# [REQUIRED TASK]
Gather each row below that contains the string "elevation", and copy those rows unchanged.

(Items drawn from a data source)
----
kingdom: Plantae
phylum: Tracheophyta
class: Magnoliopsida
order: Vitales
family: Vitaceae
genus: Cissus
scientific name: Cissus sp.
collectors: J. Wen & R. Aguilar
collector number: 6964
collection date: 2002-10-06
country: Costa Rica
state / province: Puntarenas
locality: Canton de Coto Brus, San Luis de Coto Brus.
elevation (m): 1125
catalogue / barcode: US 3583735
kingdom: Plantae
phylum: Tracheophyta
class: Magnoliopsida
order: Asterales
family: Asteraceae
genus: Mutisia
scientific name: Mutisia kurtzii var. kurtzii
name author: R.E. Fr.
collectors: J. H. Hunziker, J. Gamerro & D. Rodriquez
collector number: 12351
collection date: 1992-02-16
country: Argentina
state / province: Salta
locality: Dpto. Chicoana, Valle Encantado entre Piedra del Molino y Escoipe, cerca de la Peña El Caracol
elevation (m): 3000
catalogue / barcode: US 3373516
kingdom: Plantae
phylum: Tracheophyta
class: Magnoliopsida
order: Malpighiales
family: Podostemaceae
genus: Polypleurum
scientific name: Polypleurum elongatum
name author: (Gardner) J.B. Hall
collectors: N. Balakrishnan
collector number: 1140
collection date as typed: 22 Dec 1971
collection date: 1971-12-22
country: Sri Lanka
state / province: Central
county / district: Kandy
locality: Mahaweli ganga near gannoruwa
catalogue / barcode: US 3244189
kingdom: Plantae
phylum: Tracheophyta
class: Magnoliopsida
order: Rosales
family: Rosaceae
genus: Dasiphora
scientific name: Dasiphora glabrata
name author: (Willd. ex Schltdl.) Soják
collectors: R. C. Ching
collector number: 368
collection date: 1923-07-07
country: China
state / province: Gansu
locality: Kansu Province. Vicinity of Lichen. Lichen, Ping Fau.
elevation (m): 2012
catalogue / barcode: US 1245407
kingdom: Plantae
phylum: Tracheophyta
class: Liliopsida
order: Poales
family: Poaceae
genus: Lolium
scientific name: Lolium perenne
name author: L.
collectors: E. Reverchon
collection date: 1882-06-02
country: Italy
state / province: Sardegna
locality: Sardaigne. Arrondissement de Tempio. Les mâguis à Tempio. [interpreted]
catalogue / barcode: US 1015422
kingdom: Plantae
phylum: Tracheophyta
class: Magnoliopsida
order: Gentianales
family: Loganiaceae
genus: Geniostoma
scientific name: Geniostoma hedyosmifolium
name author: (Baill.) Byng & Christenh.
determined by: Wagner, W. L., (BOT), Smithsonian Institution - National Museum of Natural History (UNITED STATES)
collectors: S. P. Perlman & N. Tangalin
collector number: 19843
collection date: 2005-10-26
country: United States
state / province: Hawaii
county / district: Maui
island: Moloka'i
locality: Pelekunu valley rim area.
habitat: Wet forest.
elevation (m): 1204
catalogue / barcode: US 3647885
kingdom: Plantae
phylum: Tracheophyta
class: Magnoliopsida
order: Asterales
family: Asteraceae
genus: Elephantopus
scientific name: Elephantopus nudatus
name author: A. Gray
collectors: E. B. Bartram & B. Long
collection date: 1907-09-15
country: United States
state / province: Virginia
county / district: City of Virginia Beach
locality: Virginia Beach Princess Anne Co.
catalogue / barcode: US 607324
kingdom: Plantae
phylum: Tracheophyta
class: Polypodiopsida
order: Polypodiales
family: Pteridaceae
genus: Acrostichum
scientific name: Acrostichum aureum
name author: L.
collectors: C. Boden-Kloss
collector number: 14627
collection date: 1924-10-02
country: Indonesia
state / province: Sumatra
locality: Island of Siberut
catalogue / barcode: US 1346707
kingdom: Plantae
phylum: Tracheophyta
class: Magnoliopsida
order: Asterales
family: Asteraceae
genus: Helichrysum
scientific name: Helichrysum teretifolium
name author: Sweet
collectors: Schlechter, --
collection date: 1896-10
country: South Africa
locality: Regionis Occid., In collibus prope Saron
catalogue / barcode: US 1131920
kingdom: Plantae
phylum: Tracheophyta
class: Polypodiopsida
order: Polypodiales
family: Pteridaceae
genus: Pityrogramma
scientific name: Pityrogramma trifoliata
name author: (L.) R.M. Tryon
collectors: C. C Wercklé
----
# [RESPONSE FOR THIS EXERCISE]
elevation (m): 1125
elevation (m): 3000
elevation (m): 2012
elevation (m): 1204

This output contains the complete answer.